With media choices exploding, agencies unleash tools and processes to help clients target the right audience

When Carat Media Services decided to reposition itself as a communications planning organisation recently, it was to adapt itself to the changing media and consumer environment to build a lasting relationship with its clients. As part of a global initiative, it rolled out a 3C (curiosity, creativity and collaboration) process to give a more responsible and accountable approach to the brands it handles.

Charles B. Jenarius, Group CEO, Carat India, is emphatic about the need to move to a new process. He says: "Carat will evolve to a more consumer planning process compared to channel-centric planning which we have been doing so far. The only objective will be to create greater consumer engagement through experience-based activities and to increase ROI for clients while being accountable.'' With its differentiated offering, the independent media outfit is hoping its 3C process will find new and better ways to connect its clients with their consumers through communication.

As the media scenario gets more complex with increasing media choices and consumers, media agencies have been unveiling a series of tools and concepts to cope with the process of fragmentation. From selecting the right media to targeting a segment which stays away from using mass media, the quality of the measuring systems have been enhanced with a view to optimising the media spends made by the client.
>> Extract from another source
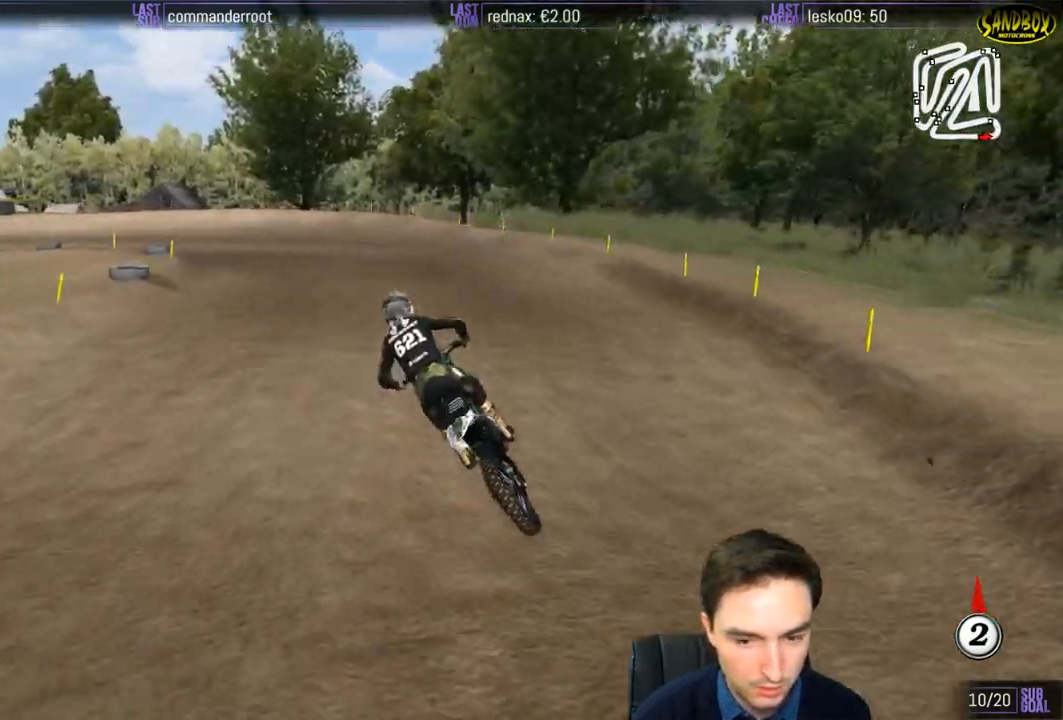
{"buttons": ["L1"], "left_stick": "center", "right_stick": "center", "events": [[150, "L1", "down"]]}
While Carat has repositioned itself so as to maximise ROI, Group M, the largest media company in the country, has gone to the extent of forming a joint venture with IT major Covansys (India) Pvt Ltd for scaling up its expertise in data analytics. The new company has been christened Meritus Analytics India Pvt Ltd. It will offer data analytics services to potential clients in marketing, financial, healthcare and retail verticals worldwide. Covansys is a global technology services vendor with a broad interest in knowledge process outsourcing and more specifically in data analytics. According to Group M officials, the new company will be a one-stop shop for potential clients in the selected verticals, as it will have end-to-end solution capability — from raw/summary data to actionable insights. In effect, it would provide the new generation CEOs a `sure-fire' way to yield the maximum return on investment.

New tools and techniques

In the process of maximising the ROI, a series of new tools and techniques are also making their way into the market. While Lodestar Universal has its new tool of TV graphics in place, Madison Media has introduced the Madison Engagement Factor or M:ECF which when multipled with the TVRs would help in giving a metric that better serves the advertiser's objective especially in terms of brand recall. Then there is the Starcom Mediavest Group, which recently launched two proprietary tools for television planning in India - M Orchestra and Tardiis. The common points of both the tools are that they both work on TAM raw data as the base source, both are user-friendly, intuitive and customised for India. While M Orchestra is a GRP (Gross Rating Point) Optimiser, Tardiis, which stands for Target Audience Reach Delivery Inventory Investment System, is a Reach Optimiser.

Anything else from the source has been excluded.